Entlastung für einen Psychotherapeuten: «Beim Flötenspielen finde ich innere Balance»

Was haben Psychotherapie und Flötenspiel gemeinsam? Die Möglichkeit, alle Gedanken loszulassen und neu zu starten, in den Moment „hier und jetzt“ zurückzukehren, die Harmonie von Körper und Geist wiederherzustellen, sagt der Psychotherapeut und Fernsehmoderator Vladimir Dashevsky.

Vor ungefähr fünfundzwanzig Jahren schenkte mir meine Mutter zum Geburtstag ein impressionistisches Gemälde: ein Teenager, der in blau-violetten Strichen Flöte spielt. Mama ist weg, und das Porträt hängt bei mir in meinem Büro. Ich habe lange nicht verstanden, ob das Bild etwas mit mir zu tun hat. Und es sieht so aus, als hätte ich die Antwort gefunden.

Ich hatte lange Zeit eine indische Bansuri-Flöte liegen gelassen, geschnitzt, schwer – sie wurde mir von einem Freund geschenkt, der orientalische Praktiken liebte. Während ich, wie viele andere auch, isoliert saß, fehlte mir schmerzlich die Freiheit. Was könnte es geben? Irgendwie fiel mein Blick auf die Flöte: Es wäre cool, sie spielen zu lernen!

Ich habe Bansuri-Lektionen im Internet gefunden, und es ist mir sogar gelungen, Töne daraus zu extrahieren. Aber das war nicht genug, und ich erinnerte mich an den Lehrer, der meinem Freund half, die Flöte zu meistern. Ich habe ihm geschrieben und wir waren uns einig. Er gab seinen ersten Unterricht über Skype, und als die Pandemie vorbei war, kam er einmal pro Woche mitten am Tag in mein Büro, wir lernten etwa eine Stunde lang. Aber auch in kurzen Pausen zwischen den Kunden greife ich oft zur Flöte und spiele.

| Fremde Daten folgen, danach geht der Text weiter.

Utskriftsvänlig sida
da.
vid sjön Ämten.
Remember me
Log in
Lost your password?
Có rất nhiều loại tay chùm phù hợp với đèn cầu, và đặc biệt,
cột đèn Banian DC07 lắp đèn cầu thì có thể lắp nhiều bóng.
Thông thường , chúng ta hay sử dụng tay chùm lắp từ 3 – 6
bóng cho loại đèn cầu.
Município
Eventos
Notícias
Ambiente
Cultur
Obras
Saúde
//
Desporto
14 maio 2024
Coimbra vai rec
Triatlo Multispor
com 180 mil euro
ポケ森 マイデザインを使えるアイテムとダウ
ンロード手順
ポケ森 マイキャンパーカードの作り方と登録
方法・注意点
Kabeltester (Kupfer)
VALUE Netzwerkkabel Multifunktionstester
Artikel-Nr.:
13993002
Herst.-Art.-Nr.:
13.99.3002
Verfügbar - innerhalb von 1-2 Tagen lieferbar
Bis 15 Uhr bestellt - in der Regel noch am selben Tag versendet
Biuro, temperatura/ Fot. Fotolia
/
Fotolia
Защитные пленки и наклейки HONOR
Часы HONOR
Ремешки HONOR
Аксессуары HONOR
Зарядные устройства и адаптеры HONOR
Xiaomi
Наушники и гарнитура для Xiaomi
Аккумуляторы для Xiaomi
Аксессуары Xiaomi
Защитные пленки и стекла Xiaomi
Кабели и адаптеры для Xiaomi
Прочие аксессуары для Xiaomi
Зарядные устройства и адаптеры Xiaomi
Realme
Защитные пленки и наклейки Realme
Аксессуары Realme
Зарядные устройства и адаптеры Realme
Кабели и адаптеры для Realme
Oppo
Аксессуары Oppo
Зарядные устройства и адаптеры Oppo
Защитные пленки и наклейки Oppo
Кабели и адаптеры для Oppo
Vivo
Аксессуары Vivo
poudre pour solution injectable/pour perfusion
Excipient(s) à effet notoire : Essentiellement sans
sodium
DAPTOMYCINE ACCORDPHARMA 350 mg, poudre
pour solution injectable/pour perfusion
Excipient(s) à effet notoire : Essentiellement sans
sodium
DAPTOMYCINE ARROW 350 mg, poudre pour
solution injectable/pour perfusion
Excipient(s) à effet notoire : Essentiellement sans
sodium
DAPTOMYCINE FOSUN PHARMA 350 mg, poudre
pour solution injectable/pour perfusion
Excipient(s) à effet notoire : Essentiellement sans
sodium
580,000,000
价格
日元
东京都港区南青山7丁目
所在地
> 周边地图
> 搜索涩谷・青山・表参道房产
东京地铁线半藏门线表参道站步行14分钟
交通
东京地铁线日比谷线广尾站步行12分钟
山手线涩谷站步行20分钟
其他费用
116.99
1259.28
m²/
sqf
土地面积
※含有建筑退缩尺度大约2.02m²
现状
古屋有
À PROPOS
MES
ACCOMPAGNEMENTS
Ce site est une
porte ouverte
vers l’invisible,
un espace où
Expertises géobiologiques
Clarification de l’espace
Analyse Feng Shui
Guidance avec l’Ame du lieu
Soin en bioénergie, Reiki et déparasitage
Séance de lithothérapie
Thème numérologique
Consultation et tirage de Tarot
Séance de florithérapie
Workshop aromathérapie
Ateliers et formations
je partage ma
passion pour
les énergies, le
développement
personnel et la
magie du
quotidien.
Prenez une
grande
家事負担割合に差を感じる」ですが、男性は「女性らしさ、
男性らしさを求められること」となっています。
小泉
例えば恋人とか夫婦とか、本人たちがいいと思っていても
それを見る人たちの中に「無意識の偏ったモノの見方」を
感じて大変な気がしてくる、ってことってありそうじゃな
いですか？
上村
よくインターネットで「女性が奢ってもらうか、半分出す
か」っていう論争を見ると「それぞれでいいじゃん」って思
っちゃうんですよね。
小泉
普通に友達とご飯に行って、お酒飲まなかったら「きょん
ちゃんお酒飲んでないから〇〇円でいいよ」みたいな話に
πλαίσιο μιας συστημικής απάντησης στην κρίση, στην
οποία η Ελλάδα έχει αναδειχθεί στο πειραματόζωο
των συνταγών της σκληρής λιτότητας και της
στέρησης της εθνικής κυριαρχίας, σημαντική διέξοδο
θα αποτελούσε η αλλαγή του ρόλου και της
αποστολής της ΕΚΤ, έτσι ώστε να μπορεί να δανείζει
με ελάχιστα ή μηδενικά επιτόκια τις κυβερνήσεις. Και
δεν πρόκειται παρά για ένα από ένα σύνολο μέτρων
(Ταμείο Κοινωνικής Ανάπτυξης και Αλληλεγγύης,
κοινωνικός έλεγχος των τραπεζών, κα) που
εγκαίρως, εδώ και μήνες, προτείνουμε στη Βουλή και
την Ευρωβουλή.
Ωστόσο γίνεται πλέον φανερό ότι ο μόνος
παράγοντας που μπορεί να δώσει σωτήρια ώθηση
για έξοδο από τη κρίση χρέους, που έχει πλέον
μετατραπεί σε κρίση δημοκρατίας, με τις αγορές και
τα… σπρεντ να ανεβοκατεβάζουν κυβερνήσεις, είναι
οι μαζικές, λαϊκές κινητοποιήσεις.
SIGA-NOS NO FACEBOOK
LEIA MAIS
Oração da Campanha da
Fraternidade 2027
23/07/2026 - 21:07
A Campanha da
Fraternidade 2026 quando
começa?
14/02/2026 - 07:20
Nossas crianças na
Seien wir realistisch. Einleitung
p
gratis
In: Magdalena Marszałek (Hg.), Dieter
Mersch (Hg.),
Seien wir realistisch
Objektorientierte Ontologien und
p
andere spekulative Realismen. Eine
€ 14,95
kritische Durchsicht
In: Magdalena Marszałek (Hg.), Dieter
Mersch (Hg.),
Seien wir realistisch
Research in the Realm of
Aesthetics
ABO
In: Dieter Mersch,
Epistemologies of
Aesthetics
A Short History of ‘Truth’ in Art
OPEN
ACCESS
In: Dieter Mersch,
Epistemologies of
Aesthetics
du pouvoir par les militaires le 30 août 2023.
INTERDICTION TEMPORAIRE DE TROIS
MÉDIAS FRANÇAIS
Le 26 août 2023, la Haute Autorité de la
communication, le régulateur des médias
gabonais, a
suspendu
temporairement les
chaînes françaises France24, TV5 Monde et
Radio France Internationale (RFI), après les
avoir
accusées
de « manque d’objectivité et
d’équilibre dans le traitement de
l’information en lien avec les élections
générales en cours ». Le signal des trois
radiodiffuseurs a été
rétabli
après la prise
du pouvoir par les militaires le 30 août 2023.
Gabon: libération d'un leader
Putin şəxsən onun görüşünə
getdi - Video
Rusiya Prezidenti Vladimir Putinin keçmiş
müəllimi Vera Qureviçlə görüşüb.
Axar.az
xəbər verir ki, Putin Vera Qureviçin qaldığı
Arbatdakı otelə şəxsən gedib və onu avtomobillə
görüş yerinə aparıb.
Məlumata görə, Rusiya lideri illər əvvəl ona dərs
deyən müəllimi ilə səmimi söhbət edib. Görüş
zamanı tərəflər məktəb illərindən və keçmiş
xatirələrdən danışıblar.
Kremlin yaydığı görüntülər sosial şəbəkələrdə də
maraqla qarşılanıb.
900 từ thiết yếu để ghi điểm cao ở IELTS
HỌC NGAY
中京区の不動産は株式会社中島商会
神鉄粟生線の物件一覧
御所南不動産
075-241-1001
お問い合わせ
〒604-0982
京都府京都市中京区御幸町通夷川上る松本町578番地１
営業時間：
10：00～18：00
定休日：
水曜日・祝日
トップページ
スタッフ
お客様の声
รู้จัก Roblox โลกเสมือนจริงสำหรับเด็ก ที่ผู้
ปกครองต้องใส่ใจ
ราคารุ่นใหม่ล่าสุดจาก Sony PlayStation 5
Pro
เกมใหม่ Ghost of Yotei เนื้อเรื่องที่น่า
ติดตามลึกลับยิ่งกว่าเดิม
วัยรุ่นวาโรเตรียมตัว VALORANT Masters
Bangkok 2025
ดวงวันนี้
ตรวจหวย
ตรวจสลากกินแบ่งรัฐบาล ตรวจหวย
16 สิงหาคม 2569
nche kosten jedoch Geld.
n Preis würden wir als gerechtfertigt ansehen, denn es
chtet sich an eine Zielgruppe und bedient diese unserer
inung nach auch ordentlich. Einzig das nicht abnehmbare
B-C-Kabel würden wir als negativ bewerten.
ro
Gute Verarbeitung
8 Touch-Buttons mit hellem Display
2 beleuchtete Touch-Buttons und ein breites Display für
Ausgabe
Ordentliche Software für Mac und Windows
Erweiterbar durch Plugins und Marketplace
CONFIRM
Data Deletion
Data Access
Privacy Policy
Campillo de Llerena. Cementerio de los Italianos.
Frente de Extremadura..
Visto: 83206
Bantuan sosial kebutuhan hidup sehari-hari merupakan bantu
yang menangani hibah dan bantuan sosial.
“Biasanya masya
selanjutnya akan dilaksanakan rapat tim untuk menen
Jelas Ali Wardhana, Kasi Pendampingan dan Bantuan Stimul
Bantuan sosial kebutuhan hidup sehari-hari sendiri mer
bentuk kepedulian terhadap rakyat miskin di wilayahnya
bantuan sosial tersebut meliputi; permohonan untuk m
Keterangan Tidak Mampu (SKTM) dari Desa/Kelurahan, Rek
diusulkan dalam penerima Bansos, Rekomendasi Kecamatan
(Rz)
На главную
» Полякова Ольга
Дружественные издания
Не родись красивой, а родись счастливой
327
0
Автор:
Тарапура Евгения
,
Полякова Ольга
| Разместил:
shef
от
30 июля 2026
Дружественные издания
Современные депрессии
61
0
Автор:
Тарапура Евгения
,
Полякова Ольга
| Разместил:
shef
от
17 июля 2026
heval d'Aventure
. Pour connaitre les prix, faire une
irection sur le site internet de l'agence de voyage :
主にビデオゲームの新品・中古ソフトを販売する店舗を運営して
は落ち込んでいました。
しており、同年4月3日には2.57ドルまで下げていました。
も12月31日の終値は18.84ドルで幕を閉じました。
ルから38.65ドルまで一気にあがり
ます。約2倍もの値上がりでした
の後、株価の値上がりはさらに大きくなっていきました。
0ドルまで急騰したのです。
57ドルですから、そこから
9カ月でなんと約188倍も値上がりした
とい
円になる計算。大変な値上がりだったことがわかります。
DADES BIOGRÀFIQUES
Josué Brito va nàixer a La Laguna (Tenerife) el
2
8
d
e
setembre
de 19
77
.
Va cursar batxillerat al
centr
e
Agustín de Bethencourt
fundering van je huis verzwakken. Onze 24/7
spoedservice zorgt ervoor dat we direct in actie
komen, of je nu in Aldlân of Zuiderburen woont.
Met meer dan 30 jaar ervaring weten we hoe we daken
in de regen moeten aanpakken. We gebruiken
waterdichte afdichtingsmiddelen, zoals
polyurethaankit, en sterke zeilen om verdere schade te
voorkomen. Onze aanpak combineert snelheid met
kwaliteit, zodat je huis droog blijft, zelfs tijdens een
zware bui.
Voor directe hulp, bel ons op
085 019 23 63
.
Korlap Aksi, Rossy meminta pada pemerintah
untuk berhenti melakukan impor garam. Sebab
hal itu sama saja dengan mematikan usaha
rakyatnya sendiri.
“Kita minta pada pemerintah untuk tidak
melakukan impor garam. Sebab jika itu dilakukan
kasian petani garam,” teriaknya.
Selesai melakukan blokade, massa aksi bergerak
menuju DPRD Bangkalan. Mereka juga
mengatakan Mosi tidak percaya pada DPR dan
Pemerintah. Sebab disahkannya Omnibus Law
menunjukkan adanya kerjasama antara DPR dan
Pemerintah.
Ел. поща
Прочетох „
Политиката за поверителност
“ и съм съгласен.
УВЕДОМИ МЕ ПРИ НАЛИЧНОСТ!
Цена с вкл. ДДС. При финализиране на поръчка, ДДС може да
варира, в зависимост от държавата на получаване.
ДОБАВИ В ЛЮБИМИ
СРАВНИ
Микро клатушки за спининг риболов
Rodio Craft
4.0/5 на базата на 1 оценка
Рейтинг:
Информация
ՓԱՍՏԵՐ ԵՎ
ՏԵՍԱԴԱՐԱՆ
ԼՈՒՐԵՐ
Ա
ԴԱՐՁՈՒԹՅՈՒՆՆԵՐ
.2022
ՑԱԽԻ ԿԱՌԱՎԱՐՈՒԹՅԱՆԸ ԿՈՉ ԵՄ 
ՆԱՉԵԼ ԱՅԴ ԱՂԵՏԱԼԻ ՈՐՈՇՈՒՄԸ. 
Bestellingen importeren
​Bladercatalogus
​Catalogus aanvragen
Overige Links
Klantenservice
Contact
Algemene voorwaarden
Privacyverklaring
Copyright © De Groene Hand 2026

Ein tranceähnlicher Zustand: Ich werde zur Melodie, die ich singe

Es ist wie ein Neustart – ich erneuere mich, atme die angesammelte Anspannung aus und kann von Grund auf auf einen neuen Kunden zugehen. Wenn man einem Instrument eine Melodie entlockt, kann man nur «hier und jetzt» sein. Schließlich müssen Sie das Motiv, das Sie vom Lehrer gehört haben, im Hinterkopf behalten, gleichzeitig auf sich selbst hören, den Kontakt mit Ihren Fingern nicht verlieren und antizipieren, was als nächstes passieren wird.

Das Spiel vereint alle Systeme des Performers: Körper, Intellekt, Sinneswahrnehmung. Durch das Spielen verbinde ich mich mit der uralten Energie. Traditionelle Melodien sind seit mehreren tausend Jahren auf Plätzen und in Tempeln zu hören; Sufis und Derwische wirbelten in Ekstase zu diesen Zikrs in Buchara und Konya. Der Zustand gleicht einer Trance: Ich werde zur Melodie, die ich singe.

Die Assam-Schilfflöte gab mir die Möglichkeit, verschiedene Teile meiner Persönlichkeit besser zu hören.

Als Kind habe ich Geige an einer Musikschule gelernt und oft Angst gehabt: Habe ich mich gut auf den Unterricht vorbereitet, halte ich den Bogen richtig, spiele ich das Stück genau? Traditionelle Musik impliziert große Freiheit, die Melodie gehört keinem bestimmten Autor – jeder erschafft sie neu, bringt etwas Eigenes mit, als würde er beten. Und deshalb ist es nicht beängstigend. Es ist ein kreativer Prozess, genau wie Psychotherapie.

Die Assam-Schilfflöte brachte neue Stimmen in mein Leben und ermöglichte es mir, verschiedene Teile meiner Persönlichkeit besser zu hören und sie auszugleichen. Die Fähigkeit, mit sich selbst und Harmonie in Kontakt zu kommen, möchte ich als Psychotherapeutin meinen Klienten vermitteln. Wenn ich eine Bansuri in die Hand nehme, fühle ich mich auf das Kind auf dem Gemälde in meinem Büro eingestimmt und habe direkten Zugang zu dem Glück, das immer in mir ist.